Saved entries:
^^^^

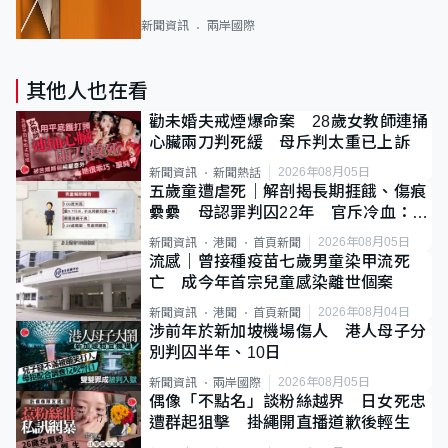
新聞資訊
兩岸國際
其他人也在看
勸未婚夫戒煙爆命案 28歲女教師連捅
心臟兩刀判死緩 母斥判太重已上訴
2026年08月05日
新聞資訊
新聞熱話
五歲童遭虐死｜解剖揭長期捱餓、傷痕
纍纍 母認罪判囚22年 官斥冷血：同
類案最惡劣
2026年08月05日
新聞資訊
港聞
首頁新聞
流感｜曾接種疫苗七歲男童染甲流死
亡 成今年首宗兒童感染離世個案
2026年08月04日
新聞資訊
港聞
首頁新聞
涉前年於新加坡機場傷人 港人母子分
別判囚半年、10日
2026年08月05日
新聞資訊
兩岸國際
偶像「不點名」談粉絲越界 日女死忠
遭群起狙擊 掛繩開直播道歉後輕生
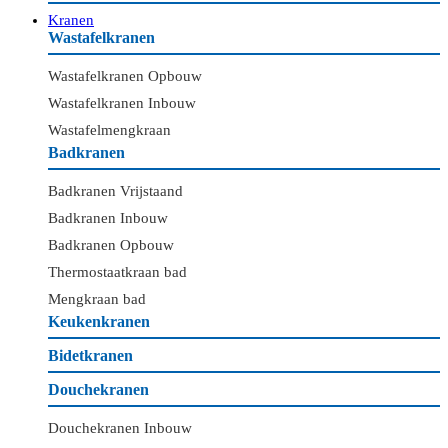
Kranen
Wastafelkranen
Wastafelkranen Opbouw
Wastafelkranen Inbouw
Wastafelmengkraan
Badkranen
Badkranen Vrijstaand
Badkranen Inbouw
Badkranen Opbouw
Thermostaatkraan bad
Mengkraan bad
Keukenkranen
Bidetkranen
Douchekranen
Douchekranen Inbouw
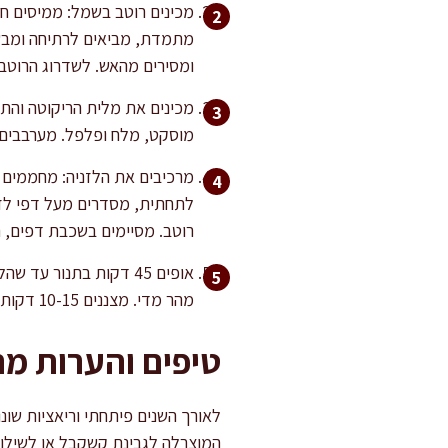
מכינים רוטב בשמל: ממיסים ח
ומסירים מהאש. לשדרוג הרוטב
מוסקט, מלח ופלפל. מערבבים ל
לתחתית, מסדרים מעל דפי לזנ
רוטב. מסיימים בשכבת דפים, 
מהר מדי. מצננים 10-15 דקות להתייצבות לפני הפריסה – כך תקבלו חיתוך מדויק ותוצאה עשירה בטעמים.
טיפים והערות מ
לאורך השנים פיתחתי וריאציות שונ
המוצרלה לגבינת קשקבל או לשילוב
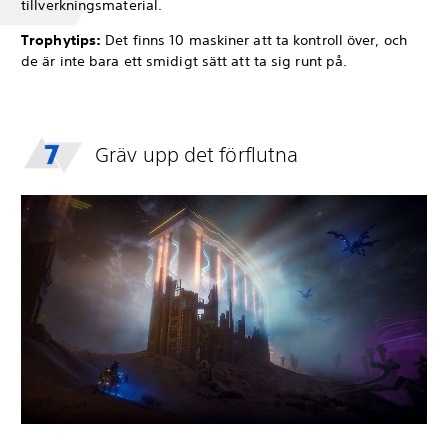
tillverkningsmaterial.
Trophytips:
Det finns 10 maskiner att ta kontroll över, och
de är inte bara ett smidigt sätt att ta sig runt på.
Gräv upp det förflutna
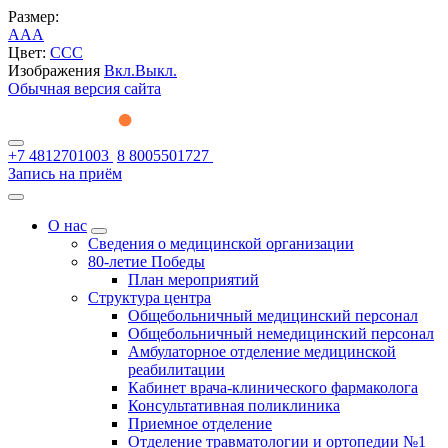
Размер:
A
A
A
Цвет:
C
C
C
Изображения
Вкл.
Выкл.
Обычная версия сайта
+7 4812701003
8 8005501727
Запись на приём
О нас
Сведения о медицинской организации
80-летие Победы
План мероприятий
Структура центра
Общебольничный медицинский персонал
Общебольничный немедицинский персонал
Амбулаторное отделение медицинской
реабилитации
Кабинет врача-клинического фармаколога
Консультативная поликлиника
Приемное отделение
Отделение травматологии и ортопедии №1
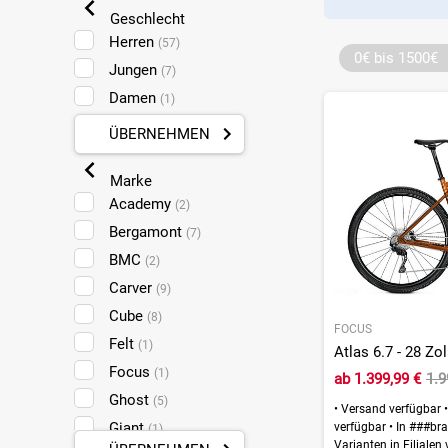
Geschlecht
Herren
(57)
0€ bis 1500€
Jungen
(7)
Damen
(1)
ÜBERNEHMEN
Marke
Academy
(2)
Bergamont
(7)
BMC
(2)
Carver
(9)
Cube
(8)
FOCUS
Felt
(1)
Atlas 6.7 - 28 Zo
Focus
(1)
ab
1.399,99 €
1.9
Ghost
(5)
•
Versand verfügbar
•
Giant
verfügbar
•
In ###bra
(1)
Varianten in Filialen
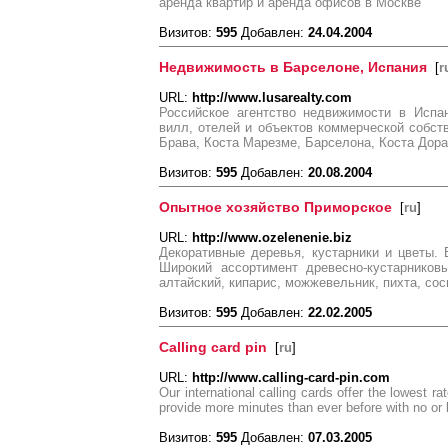
аренда квартир и аренда офисов в Москве
Визитов:
595
Добавлен:
24.04.2004
Недвижимость в Барселоне, Испания
[
r
URL:
http://www.lusarealty.com
Российское агентство недвижимости в Испа
вилл, отелей и объектов коммерческой собств
Брава, Коста Марезме, Барселона, Коста Дорад
Визитов:
595
Добавлен:
20.08.2004
Опытное хозяйство Приморское
[
ru
]
URL:
http://www.ozelenenie.biz
Декоративные деревья, кустарники и цветы.
Широкий ассортимент древесно-кустарников
алтайский, кипарис, можжевельник, пихта, сос
Визитов:
595
Добавлен:
22.02.2005
Calling card pin
[
ru
]
URL:
http://www.calling-card-pin.com
Our international calling cards offer the lowest ra
provide more minutes than ever before with no or 
Визитов:
595
Добавлен:
07.03.2005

^^^^

#### Try it
Write out the data from the very beginning through the line containing "遭群起狙擊 掛繩開直播道歉後輕生", keeping both ends and every line exactly as it reads. Don't include the picture marks.

#### Answer to this task
新聞資訊
兩岸國際
其他人也在看
勸未婚夫戒煙爆命案 28歲女教師連捅
心臟兩刀判死緩 母斥判太重已上訴
2026年08月05日
新聞資訊
新聞熱話
五歲童遭虐死｜解剖揭長期捱餓、傷痕
纍纍 母認罪判囚22年 官斥冷血：同
類案最惡劣
2026年08月05日
新聞資訊
港聞
首頁新聞
流感｜曾接種疫苗七歲男童染甲流死
亡 成今年首宗兒童感染離世個案
2026年08月04日
新聞資訊
港聞
首頁新聞
涉前年於新加坡機場傷人 港人母子分
別判囚半年、10日
2026年08月05日
新聞資訊
兩岸國際
偶像「不點名」談粉絲越界 日女死忠
遭群起狙擊 掛繩開直播道歉後輕生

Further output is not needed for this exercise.